Long reserved for aesthetic as well as therapeutic uses, mascara was then a product reserved for more confidential uses before becoming an essential product of any well-managed make-up routine. According to official statistics, it is a market worth two billion euros in the world and nearly 800 million in Europe. It alone represents more than 50% of the eye contour products market and more than 14% of the total make-up market.
The origin of the word is quite complex. According to the site etymology-occitane.fr , mascara would be derived from mask- "Black", a word which is absent from Latin and which, for phonetic and semantic reasons, can be neither Celtic nor Germanic or Arabic. Consequently, a pre-indo-European origin is assumed. The"mask" meaning of masquo would be an Italian loan maschero of the 16th century. The name Mascator is certified in Arles in 520, and still lives in Languedoc : formerly Mascaria, and with a francized spelling Makeup. The root mask- is at the origin of three groups of words with the following meanings : - witch, for example in Alès : masquo" old, ugly and wicked woman; mischievous daughter"; in Auvergne, mask prostitute." Marseille masco death's head butterfly, whose coming is taken in bad omen"..; - blacken with soot , in Old French maschier pretend; hide", in Occitan mascoutá "hide the defect"; • mask, for example mask blush" ; hide kosher" as in Languedoc mascarado disguised and masked troupe of people".

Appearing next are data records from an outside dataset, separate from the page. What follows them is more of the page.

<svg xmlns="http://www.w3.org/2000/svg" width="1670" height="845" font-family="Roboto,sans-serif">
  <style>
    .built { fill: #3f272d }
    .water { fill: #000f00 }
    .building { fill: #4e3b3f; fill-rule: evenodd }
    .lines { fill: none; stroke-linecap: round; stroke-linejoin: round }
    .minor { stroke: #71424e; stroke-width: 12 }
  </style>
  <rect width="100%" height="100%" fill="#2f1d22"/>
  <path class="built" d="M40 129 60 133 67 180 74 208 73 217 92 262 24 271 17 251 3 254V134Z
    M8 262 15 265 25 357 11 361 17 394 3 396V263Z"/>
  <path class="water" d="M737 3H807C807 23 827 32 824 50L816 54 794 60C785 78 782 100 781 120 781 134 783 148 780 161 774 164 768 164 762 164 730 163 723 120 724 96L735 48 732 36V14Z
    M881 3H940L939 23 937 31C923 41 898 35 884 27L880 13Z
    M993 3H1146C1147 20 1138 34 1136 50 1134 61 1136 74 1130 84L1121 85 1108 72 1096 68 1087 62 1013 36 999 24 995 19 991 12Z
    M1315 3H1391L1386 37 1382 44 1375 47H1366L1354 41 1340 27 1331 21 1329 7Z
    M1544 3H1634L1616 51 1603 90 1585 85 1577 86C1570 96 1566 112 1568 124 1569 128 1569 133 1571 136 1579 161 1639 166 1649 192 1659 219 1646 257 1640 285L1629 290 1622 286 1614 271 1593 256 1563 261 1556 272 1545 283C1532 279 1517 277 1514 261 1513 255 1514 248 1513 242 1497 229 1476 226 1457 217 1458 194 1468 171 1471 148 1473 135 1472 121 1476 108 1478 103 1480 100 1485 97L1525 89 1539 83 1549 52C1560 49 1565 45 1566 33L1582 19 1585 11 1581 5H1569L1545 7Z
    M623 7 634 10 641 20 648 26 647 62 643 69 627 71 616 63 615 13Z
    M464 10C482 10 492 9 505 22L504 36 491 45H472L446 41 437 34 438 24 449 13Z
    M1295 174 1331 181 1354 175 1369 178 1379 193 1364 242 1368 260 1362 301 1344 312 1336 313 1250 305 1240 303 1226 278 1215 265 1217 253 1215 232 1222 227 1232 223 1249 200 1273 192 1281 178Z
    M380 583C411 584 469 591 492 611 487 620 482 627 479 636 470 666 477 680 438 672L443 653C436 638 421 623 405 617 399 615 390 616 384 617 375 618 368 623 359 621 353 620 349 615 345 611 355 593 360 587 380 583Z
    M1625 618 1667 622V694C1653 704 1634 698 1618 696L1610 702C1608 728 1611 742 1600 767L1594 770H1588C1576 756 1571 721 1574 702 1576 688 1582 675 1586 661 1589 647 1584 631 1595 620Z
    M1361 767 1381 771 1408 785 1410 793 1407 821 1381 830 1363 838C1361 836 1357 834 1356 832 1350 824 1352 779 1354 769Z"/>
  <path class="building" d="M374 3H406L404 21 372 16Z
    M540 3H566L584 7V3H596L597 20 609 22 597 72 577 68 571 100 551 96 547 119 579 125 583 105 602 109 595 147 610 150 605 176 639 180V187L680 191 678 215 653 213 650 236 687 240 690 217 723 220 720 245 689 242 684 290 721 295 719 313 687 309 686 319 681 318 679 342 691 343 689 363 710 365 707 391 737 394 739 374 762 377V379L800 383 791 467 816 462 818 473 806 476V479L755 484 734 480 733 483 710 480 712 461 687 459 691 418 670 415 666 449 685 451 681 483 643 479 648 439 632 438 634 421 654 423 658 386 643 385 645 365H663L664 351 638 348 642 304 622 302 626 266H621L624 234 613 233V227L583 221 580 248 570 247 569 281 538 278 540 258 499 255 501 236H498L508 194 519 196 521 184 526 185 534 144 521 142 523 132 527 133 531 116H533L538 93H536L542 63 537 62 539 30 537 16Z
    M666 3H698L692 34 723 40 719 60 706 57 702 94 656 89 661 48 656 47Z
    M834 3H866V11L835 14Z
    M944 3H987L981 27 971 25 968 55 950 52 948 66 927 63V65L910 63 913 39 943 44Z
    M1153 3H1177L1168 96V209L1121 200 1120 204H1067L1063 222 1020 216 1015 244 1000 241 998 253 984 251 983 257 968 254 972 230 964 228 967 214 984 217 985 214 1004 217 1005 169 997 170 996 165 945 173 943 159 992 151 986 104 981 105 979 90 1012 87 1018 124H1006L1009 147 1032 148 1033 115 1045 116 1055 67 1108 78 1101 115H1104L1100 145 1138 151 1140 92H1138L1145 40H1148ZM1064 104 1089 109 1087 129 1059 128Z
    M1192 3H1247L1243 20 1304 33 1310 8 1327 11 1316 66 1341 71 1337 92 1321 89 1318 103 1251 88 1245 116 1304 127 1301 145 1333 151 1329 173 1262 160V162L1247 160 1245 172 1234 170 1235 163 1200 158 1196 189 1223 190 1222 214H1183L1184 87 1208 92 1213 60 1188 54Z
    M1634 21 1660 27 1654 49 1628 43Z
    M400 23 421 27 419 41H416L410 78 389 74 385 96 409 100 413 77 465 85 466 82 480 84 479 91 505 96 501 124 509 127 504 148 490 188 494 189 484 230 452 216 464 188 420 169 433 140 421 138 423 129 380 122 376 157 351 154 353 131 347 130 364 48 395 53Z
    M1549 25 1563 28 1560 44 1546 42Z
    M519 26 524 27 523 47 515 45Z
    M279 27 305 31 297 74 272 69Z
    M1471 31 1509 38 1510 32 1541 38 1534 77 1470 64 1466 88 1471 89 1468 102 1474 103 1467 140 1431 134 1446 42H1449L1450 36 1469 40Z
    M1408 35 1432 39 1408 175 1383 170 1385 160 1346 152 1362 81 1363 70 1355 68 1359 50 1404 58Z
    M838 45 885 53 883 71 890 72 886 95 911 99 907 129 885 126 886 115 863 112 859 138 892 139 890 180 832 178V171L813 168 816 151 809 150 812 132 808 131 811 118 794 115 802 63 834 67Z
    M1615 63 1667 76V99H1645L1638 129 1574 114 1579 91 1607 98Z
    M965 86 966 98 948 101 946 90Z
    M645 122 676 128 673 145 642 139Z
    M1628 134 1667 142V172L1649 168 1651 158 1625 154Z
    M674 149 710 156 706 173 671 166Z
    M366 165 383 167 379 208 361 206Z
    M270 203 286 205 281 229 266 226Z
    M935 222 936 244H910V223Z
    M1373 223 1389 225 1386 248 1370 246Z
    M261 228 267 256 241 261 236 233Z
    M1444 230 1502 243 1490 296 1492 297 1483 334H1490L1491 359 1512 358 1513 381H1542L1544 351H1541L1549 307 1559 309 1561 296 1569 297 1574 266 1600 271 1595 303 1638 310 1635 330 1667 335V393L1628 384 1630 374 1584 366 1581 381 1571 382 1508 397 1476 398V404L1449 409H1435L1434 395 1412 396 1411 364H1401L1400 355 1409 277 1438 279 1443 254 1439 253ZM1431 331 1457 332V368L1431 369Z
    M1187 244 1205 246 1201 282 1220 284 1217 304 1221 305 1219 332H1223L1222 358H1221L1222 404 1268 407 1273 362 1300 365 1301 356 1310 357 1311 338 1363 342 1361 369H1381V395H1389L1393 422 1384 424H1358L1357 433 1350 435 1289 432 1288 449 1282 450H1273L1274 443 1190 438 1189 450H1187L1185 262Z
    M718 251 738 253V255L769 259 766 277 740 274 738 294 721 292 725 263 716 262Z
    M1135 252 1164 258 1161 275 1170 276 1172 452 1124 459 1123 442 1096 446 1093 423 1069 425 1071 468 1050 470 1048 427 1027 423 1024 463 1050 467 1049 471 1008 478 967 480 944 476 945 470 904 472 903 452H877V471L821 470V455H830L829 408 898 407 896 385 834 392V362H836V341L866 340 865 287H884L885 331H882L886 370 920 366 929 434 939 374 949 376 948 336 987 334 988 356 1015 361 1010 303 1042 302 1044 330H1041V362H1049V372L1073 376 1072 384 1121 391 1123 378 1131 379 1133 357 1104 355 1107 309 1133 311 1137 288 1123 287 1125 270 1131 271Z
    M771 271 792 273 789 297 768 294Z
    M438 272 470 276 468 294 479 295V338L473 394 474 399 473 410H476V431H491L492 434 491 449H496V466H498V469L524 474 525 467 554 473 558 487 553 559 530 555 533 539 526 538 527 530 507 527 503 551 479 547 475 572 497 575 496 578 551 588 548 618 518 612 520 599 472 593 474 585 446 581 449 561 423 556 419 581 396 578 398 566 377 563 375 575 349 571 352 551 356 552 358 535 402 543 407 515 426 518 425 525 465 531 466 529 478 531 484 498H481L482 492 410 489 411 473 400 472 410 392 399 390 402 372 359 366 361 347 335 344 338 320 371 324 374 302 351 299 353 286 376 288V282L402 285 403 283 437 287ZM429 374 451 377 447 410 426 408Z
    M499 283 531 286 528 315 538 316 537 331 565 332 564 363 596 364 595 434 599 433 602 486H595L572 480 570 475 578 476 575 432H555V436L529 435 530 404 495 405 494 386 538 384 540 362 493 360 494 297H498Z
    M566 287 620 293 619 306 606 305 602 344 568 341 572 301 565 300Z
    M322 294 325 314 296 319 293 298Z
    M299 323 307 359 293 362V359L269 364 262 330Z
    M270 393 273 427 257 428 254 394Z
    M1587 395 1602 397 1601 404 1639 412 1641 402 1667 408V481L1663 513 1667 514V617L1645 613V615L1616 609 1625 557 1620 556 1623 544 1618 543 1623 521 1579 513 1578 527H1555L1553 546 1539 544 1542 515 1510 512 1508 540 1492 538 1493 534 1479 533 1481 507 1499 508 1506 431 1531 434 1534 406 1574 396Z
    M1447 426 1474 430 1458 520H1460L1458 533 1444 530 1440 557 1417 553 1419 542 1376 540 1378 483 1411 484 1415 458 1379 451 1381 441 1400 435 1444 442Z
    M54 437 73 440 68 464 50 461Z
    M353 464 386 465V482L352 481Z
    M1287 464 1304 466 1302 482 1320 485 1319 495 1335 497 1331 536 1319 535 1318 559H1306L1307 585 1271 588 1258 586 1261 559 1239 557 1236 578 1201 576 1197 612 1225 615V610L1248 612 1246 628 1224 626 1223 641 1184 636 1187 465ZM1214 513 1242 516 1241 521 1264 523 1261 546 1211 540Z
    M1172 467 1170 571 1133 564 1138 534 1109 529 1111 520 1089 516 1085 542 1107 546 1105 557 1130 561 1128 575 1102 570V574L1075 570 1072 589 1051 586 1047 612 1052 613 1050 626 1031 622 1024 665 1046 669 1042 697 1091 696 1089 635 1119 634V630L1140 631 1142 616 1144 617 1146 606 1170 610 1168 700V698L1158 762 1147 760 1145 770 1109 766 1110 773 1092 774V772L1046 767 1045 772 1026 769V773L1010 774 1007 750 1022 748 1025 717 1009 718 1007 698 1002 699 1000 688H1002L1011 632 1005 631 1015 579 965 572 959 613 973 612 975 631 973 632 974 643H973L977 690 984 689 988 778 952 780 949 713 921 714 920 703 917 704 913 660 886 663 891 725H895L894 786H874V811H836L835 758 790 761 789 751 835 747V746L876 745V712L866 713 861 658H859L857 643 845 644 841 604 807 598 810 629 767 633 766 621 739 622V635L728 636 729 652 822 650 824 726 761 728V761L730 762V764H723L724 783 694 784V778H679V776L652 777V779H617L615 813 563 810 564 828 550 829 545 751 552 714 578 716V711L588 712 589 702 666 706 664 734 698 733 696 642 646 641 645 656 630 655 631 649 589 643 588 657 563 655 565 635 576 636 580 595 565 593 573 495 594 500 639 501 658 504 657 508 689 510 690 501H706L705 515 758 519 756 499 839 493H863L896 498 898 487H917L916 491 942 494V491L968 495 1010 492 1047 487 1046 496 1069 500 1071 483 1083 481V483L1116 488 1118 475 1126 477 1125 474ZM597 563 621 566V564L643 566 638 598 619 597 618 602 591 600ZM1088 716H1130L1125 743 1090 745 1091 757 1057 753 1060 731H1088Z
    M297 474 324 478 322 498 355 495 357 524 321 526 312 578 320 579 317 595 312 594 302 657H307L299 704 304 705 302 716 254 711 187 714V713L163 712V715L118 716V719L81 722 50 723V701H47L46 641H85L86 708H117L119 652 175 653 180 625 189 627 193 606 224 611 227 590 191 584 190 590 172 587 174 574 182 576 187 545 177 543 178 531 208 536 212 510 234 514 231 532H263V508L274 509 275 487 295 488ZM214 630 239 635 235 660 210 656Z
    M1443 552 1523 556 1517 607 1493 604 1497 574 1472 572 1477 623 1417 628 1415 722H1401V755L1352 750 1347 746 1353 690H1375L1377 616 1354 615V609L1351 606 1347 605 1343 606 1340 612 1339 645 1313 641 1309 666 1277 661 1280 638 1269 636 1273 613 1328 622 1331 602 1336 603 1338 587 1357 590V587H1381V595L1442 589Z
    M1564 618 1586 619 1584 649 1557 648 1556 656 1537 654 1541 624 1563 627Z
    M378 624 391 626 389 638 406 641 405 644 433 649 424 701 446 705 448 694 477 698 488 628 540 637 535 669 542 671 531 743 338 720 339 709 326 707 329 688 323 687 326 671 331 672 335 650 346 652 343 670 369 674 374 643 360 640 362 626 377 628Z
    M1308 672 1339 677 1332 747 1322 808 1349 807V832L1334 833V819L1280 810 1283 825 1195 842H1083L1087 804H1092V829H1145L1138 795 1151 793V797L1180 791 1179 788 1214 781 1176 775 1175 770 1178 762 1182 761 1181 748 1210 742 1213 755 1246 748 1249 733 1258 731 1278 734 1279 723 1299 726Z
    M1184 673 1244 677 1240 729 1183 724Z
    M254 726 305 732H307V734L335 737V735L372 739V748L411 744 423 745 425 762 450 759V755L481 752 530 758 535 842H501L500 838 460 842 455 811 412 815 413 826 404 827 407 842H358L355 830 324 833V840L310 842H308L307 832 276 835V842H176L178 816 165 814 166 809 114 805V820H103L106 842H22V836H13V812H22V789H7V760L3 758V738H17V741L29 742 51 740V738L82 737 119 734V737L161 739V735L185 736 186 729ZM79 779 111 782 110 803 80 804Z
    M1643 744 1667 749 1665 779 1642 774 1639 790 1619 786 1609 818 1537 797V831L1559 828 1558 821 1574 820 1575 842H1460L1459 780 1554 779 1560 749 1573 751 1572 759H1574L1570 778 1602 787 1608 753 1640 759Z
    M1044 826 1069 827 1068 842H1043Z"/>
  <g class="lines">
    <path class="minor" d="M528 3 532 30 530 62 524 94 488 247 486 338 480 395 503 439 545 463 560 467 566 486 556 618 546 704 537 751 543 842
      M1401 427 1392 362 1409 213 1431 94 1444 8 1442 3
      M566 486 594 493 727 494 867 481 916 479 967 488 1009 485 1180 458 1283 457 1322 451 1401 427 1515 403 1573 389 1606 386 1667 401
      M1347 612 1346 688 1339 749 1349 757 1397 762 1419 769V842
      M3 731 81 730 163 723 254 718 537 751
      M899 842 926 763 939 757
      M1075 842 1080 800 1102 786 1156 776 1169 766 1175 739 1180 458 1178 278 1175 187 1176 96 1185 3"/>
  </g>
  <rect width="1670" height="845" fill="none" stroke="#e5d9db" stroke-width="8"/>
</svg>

Originally, it was only antimony powder, a black rock with bluish reflections, which, when ground, gives a powder. Today, formulas are increasingly sophisticated and presented with complex technology applicators that are the subject of both ongoing research and an astonishing patent battle.
Finally, he is the subject of many quotations like the one that says: Every woman deserves a man who ruins her lipstick, but not her mascara! that we should at Edith Head, famous costume designer : "Every woman deserve a man who will ruin her lipstick, not her mascara" .
It is thus the history of mascara that we propose to tell you through several contributions which will approach the various aspects of this very particular product.
The following contributions will address the composition of the different families, then the component aspects, inseparable from this family of products. Already online • Automatic mascara: part 1, Water-based • Waterproof mascara • Eye contour make-up removal • The Magic World of Mascara Applicators - Part 1 • The Magic World of Mascara Applicators - Part 2
Contribution made by Jean Claude Le Joliff A biologist by training, Jean Claude Le Joliff was an R&D man for many years. Successively in charge of R&D, then of Research and Innovation in a large French cosmetics and luxury group, and after an experience of creating a research centre (CERIES), he turned to innovation management. He was also Associate Professor at the University of Versailles Saint Quentin (UVSQ) and remains a lecturer in several specialized courses: ISIPCA, IPIL, ITECH, UBS, UCO, SFC, etc. He is the founder of inn2c, an R&D and Innovation consulting company. Consultant for several international companies, he has actively participated in projects such as Filorga, Aïny, Fareva, and many others. He created the Cosmétothèque®, the industry's first conservatory of crafts and know-how.